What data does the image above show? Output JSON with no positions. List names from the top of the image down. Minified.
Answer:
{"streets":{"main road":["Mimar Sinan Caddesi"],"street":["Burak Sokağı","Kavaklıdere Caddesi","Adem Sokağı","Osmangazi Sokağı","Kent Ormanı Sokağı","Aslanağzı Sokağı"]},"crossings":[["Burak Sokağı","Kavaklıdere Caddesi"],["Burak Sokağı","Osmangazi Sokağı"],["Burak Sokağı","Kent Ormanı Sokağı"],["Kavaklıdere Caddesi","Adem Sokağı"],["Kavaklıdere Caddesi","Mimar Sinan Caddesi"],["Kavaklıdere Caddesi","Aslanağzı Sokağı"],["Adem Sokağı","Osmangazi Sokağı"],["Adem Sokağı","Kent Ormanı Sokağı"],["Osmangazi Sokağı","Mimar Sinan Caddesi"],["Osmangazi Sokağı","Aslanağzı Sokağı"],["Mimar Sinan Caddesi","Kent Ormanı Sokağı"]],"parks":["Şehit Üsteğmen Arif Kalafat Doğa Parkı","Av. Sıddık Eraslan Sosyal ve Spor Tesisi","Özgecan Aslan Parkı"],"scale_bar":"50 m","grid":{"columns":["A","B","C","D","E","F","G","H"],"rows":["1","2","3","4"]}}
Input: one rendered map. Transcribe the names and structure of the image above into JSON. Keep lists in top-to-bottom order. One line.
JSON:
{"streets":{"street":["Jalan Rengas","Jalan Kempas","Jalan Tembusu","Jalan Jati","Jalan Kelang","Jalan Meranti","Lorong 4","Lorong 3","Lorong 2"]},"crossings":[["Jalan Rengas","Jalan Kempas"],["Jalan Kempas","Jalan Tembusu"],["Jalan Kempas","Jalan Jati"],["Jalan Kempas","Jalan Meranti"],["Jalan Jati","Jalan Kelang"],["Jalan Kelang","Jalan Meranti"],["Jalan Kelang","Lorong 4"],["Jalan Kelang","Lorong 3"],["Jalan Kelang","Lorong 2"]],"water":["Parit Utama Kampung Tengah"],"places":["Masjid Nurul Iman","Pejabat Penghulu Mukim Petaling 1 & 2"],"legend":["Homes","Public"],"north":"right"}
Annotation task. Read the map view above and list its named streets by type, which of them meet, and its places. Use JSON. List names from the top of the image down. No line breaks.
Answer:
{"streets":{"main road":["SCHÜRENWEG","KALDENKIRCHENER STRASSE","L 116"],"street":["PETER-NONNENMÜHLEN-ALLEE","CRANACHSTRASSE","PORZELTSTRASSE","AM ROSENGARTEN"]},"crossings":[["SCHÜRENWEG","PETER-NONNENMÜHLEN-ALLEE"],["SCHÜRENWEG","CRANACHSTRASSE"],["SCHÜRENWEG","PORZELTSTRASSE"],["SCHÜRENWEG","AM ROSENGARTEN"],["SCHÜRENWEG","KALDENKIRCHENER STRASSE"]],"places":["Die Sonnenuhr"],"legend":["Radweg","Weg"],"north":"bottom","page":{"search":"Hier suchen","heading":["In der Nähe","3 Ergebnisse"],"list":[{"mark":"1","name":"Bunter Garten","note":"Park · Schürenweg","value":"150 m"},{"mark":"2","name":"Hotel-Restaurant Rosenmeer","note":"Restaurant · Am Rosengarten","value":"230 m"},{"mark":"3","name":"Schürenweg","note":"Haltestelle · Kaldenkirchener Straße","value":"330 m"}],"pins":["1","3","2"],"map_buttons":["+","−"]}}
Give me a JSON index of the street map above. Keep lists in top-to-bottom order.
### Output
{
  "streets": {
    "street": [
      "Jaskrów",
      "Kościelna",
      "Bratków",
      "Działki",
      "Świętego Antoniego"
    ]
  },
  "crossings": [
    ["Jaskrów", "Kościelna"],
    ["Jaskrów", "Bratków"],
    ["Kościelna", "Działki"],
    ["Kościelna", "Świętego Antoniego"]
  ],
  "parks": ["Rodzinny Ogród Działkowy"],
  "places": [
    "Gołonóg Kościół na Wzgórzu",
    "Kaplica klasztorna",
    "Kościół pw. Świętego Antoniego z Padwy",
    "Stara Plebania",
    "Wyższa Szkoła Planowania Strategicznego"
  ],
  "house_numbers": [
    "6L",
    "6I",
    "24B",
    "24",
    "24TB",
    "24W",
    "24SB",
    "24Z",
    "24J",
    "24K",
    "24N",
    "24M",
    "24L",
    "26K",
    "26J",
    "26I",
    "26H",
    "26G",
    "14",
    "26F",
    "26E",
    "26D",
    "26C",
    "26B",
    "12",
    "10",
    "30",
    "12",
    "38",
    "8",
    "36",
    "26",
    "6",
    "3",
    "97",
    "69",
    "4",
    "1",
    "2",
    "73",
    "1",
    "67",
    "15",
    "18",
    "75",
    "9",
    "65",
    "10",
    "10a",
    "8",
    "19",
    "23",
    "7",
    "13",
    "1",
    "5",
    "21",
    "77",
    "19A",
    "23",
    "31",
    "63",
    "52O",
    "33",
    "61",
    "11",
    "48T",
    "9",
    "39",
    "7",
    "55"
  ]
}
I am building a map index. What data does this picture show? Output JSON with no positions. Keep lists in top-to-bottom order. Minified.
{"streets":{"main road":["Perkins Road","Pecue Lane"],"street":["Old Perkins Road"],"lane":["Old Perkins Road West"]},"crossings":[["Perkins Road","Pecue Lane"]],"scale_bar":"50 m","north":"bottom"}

= = = =

Copy all the records exactly so that no character differs from the source.

* Task output *
What data does the image above show? Output JSON with no positions. List names from the top of the image down. Minified.
Answer:
{"streets":{"main road":["Mimar Sinan Caddesi"],"street":["Burak Sokağı","Kavaklıdere Caddesi","Adem Sokağı","Osmangazi Sokağı","Kent Ormanı Sokağı","Aslanağzı Sokağı"]},"crossings":[["Burak Sokağı","Kavaklıdere Caddesi"],["Burak Sokağı","Osmangazi Sokağı"],["Burak Sokağı","Kent Ormanı Sokağı"],["Kavaklıdere Caddesi","Adem Sokağı"],["Kavaklıdere Caddesi","Mimar Sinan Caddesi"],["Kavaklıdere Caddesi","Aslanağzı Sokağı"],["Adem Sokağı","Osmangazi Sokağı"],["Adem Sokağı","Kent Ormanı Sokağı"],["Osmangazi Sokağı","Mimar Sinan Caddesi"],["Osmangazi Sokağı","Aslanağzı Sokağı"],["Mimar Sinan Caddesi","Kent Ormanı Sokağı"]],"parks":["Şehit Üsteğmen Arif Kalafat Doğa Parkı","Av. Sıddık Eraslan Sosyal ve Spor Tesisi","Özgecan Aslan Parkı"],"scale_bar":"50 m","grid":{"columns":["A","B","C","D","E","F","G","H"],"rows":["1","2","3","4"]}}
Input: one rendered map. Transcribe the names and structure of the image above into JSON. Keep lists in top-to-bottom order. One line.
JSON:
{"streets":{"street":["Jalan Rengas","Jalan Kempas","Jalan Tembusu","Jalan Jati","Jalan Kelang","Jalan Meranti","Lorong 4","Lorong 3","Lorong 2"]},"crossings":[["Jalan Rengas","Jalan Kempas"],["Jalan Kempas","Jalan Tembusu"],["Jalan Kempas","Jalan Jati"],["Jalan Kempas","Jalan Meranti"],["Jalan Jati","Jalan Kelang"],["Jalan Kelang","Jalan Meranti"],["Jalan Kelang","Lorong 4"],["Jalan Kelang","Lorong 3"],["Jalan Kelang","Lorong 2"]],"water":["Parit Utama Kampung Tengah"],"places":["Masjid Nurul Iman","Pejabat Penghulu Mukim Petaling 1 & 2"],"legend":["Homes","Public"],"north":"right"}
Annotation task. Read the map view above and list its named streets by type, which of them meet, and its places. Use JSON. List names from the top of the image down. No line breaks.
Answer:
{"streets":{"main road":["SCHÜRENWEG","KALDENKIRCHENER STRASSE","L 116"],"street":["PETER-NONNENMÜHLEN-ALLEE","CRANACHSTRASSE","PORZELTSTRASSE","AM ROSENGARTEN"]},"crossings":[["SCHÜRENWEG","PETER-NONNENMÜHLEN-ALLEE"],["SCHÜRENWEG","CRANACHSTRASSE"],["SCHÜRENWEG","PORZELTSTRASSE"],["SCHÜRENWEG","AM ROSENGARTEN"],["SCHÜRENWEG","KALDENKIRCHENER STRASSE"]],"places":["Die Sonnenuhr"],"legend":["Radweg","Weg"],"north":"bottom","page":{"search":"Hier suchen","heading":["In der Nähe","3 Ergebnisse"],"list":[{"mark":"1","name":"Bunter Garten","note":"Park · Schürenweg","value":"150 m"},{"mark":"2","name":"Hotel-Restaurant Rosenmeer","note":"Restaurant · Am Rosengarten","value":"230 m"},{"mark":"3","name":"Schürenweg","note":"Haltestelle · Kaldenkirchener Straße","value":"330 m"}],"pins":["1","3","2"],"map_buttons":["+","−"]}}
Give me a JSON index of the street map above. Keep lists in top-to-bottom order.
### Output
{
  "streets": {
    "street": [
      "Jaskrów",
      "Kościelna",
      "Bratków",
      "Działki",
      "Świętego Antoniego"
    ]
  },
  "crossings": [
    ["Jaskrów", "Kościelna"],
    ["Jaskrów", "Bratków"],
    ["Kościelna", "Działki"],
    ["Kościelna", "Świętego Antoniego"]
  ],
  "parks": ["Rodzinny Ogród Działkowy"],
  "places": [
    "Gołonóg Kościół na Wzgórzu",
    "Kaplica klasztorna",
    "Kościół pw. Świętego Antoniego z Padwy",
    "Stara Plebania",
    "Wyższa Szkoła Planowania Strategicznego"
  ],
  "house_numbers": [
    "6L",
    "6I",
    "24B",
    "24",
    "24TB",
    "24W",
    "24SB",
    "24Z",
    "24J",
    "24K",
    "24N",
    "24M",
    "24L",
    "26K",
    "26J",
    "26I",
    "26H",
    "26G",
    "14",
    "26F",
    "26E",
    "26D",
    "26C",
    "26B",
    "12",
    "10",
    "30",
    "12",
    "38",
    "8",
    "36",
    "26",
    "6",
    "3",
    "97",
    "69",
    "4",
    "1",
    "2",
    "73",
    "1",
    "67",
    "15",
    "18",
    "75",
    "9",
    "65",
    "10",
    "10a",
    "8",
    "19",
    "23",
    "7",
    "13",
    "1",
    "5",
    "21",
    "77",
    "19A",
    "23",
    "31",
    "63",
    "52O",
    "33",
    "61",
    "11",
    "48T",
    "9",
    "39",
    "7",
    "55"
  ]
}
I am building a map index. What data does this picture show? Output JSON with no positions. Keep lists in top-to-bottom order. Minified.
{"streets":{"main road":["Perkins Road","Pecue Lane"],"street":["Old Perkins Road"],"lane":["Old Perkins Road West"]},"crossings":[["Perkins Road","Pecue Lane"]],"scale_bar":"50 m","north":"bottom"}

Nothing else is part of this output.